> _Excerpt_:
FIELD OF THE INVENTION
[0002] The present invention relates generally to a heat pipe, and
more specifically to a semi-loop heat pipe having co-current,
swirling two phase flow in the evaporator, and an impermeable
return line from the condenser.
BACKGROUND OF THE INVENTION
[0003] Heat pipes are devices that employ the evaporation and
condensation of a working fluid contained within to effect the
transfer of energy from the evaporator where heat is absorbed to
the condenser where the heat is released. Heat pipes gained
prominence in the early 1960's as superconducting, heat transfer
devices as detailed, for example, in U.S. Pat. Nos. 3,229,759 and
4,485,670. While numerous configurations and applications of heat
pipes have been proposed since their initial invention, the basic
heat pipe is still viewed as a unit that can transport large
quantities of energy over a relatively small temperature
gradient.
[0004] Heat pipes are containment vessels that are charged with a
working substance which is continuously evaporated and condensed as
heat is added to the evaporator and removed from the condenser. The
rate at which vapor is produced is directly proportional to the
rate of heat flowing into the heat pipe. The ability of a heat pipe
to efficiently transfer energy rests on the fact that
non-condensable gaseous species within the chamber are removed from
the heat pipe prior to operation. As such, a heat pipe is evacuated
prior to its use as a heat transfer device. By eliminating
non-condensable gases from the chamber, the vapor that is generated
in the evaporator flows to the condenser down a pressure gradient
in much the same way as a pump causes fluid to move through an
enclosure. With the presence of non-condensable gases, the
vaporized working substance would move by molecular diffusion down
a concentration gradient. Given that a pressure driven flow can be
orders of magnitude more effective in moving vaporized working
substance, heat pipe systems are generally evacuated. Conversely,
if the heat pipe chamber develops a leak, the heat pipe will cease
to function. Thus, the use of a heat pipe in a high temperature
environment can be problematic if the evaporator experiences
insufficient cooling as this can cause the containment vessel to be
perforated with the subsequent failure of the heat pipe.
[0005] Heat pipes can generally be classified into two main
categories, namely, those wherein the vapor and liquid flow
countercurrent to each other, and those wherein the liquid and
vapor flow in a co-current manner. Countercurrent flow heat pipes
are well known in the prior art. FIG. 1 shows a simple
countercurrent heat pipe, where the vapor flow rises through the
center from the evaporator at the bottom, is condensed in the upper
portion and flows as liquid down the sides to the liquid pool in
the evaporator. Their operation is well described by Grover in U.S.

> _Task list_:
**1.** According to the heat pipe excerpt, when did heat pipes gain prominence as superconducting heat transfer devices?
**2.** List every bracketed paragraph number that appears in the heat pipe excerpt.
**3.** Pick up the heat pipe excerpt and continue it from where it stops.

[Dataset items]
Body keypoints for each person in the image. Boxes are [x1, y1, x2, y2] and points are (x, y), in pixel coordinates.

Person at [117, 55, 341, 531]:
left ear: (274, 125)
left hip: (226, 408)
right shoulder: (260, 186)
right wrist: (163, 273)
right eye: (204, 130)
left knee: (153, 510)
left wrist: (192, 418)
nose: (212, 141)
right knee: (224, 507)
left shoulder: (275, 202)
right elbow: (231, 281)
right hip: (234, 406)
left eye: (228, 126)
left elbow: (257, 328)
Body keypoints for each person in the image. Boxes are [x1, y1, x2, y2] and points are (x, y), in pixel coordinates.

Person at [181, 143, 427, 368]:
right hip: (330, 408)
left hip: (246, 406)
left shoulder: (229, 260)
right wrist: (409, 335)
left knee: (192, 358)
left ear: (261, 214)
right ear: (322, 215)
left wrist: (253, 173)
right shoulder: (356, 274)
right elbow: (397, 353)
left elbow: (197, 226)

...

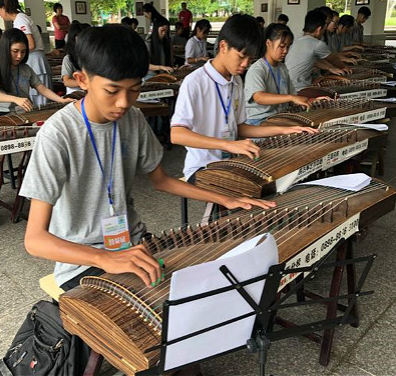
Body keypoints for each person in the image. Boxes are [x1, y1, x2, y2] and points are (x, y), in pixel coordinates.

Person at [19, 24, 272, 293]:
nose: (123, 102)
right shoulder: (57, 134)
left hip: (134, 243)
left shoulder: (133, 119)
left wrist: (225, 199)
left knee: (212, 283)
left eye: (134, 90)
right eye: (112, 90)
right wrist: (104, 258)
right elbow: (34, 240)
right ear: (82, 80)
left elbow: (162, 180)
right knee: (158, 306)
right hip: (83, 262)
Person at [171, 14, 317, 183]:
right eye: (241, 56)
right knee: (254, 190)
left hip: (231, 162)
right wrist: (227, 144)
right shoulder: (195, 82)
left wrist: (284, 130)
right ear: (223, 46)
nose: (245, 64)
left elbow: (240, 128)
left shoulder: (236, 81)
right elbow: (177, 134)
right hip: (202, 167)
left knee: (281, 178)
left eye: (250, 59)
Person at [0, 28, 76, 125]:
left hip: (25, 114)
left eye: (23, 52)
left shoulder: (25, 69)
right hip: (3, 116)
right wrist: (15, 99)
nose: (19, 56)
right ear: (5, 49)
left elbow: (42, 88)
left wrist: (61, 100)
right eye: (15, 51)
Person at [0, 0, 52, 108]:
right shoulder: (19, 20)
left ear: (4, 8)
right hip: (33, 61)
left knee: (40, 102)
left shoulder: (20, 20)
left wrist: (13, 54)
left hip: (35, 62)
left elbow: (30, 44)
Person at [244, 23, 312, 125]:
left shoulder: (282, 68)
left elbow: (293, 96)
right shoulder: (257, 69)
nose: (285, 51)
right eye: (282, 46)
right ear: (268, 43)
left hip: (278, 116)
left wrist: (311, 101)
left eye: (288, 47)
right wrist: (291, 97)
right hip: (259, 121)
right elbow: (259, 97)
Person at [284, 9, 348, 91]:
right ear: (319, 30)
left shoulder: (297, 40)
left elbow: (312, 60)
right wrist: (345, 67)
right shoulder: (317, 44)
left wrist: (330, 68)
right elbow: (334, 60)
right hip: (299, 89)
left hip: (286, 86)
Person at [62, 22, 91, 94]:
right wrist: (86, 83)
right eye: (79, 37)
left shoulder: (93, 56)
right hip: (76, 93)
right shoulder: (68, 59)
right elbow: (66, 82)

> _Answers by item_:
**1.** In the early 1960's.

**2.** [0002], [0003], [0004], [0005]

**3.**
Pat. No. 3,229,759, and by Camarda et al. in U.S. Pat. No.
4,485,670. The combination of gravity and capillary forces
generated within a wick on the interior walls of the heat pipe are
used to return liquid working substance to the evaporator from the
condenser.
[0006] Co-current heat pipes are generally referred to as loop heat
pipes, examples of which are disclosed in U.S. Pat. Nos. 4,515,209
and 5,911,272, depicted respectively in FIG. 2 and FIG. 3. Both
co-current and countercurrent heat pipes often contain a wick on
the inner evaporator surface to ensure uniform coverage by
utilizing the capillary forces generated by the wick to spread the
liquid.
[0007] While both loop and non-loop (i.e. countercurrent) heat
pipes have been used in a number of products and applications, they
have not been incorporated in units where high heat fluxes at high
operating temperatures are encountered and they are generally not
used in large scale units. This is largely because such systems are
amenable to failure of the containment material that forms the heat
pipe. In order to ensure that the containment vessel has durability
and a long life, it is necessary to have the entire evaporator of
the heat pipe unit adequately cooled by the working substance in
the unit. This has not been possible as yet with the heat pipes of
the prior art.
[0008] Thus, insufficient cooling of even a relatively small region
(e.g. 10 mm.sup.2) can lead to the perforation and subsequent
destruction of the heat pipe unit. Heat pipes of the prior art have
rarely been intended for use in applications involving high
operating temperatures, and as such, destruction of a heat pipe
chamber as a result of exposure to elevated temperatures has never
been adequately addressed.
[0009] A controllable heat pipe is described in U.S. Pat. No.
5,159,972 comprising a reservoir for the liquid and a separate
return line to the top of the evaporator, as shown in FIG. 4.
However, this heat pipe nevertheless fails to overcome the
principle difficulties associated with all countercurrent heat
pipes used in high heat flux applications.
[0010] The three main limitations of prior art heat pipes that must
be overcome to make their use in high temperature applications
feasible are: film boiling on the evaporator walls, levitation of
the liquid returning to the evaporator, and configurational
complexity of a loop heat pipe for certain applications.
[0011] The levitation of liquid from the leading end of the
evaporator will reduce heat transfer efficiency and will, if the
temperatures are high enough, cause the heat pipe to fail as a
result of dry-out. The levitation of liquid is of greatest concern
in large scale units where the length of the evaporator can be
sizeable. In such units the refluxing of liquid down to the bottom
of the evaporator can be a major concern because the total heat
load on the unit can be large even if the heat flux is moderate.
Since the heat load manifests itself as a vapor flow, the vapor
velocity at the top of the evaporator of a large scale unit can be
enough to create some degree of fluidization of the liquid.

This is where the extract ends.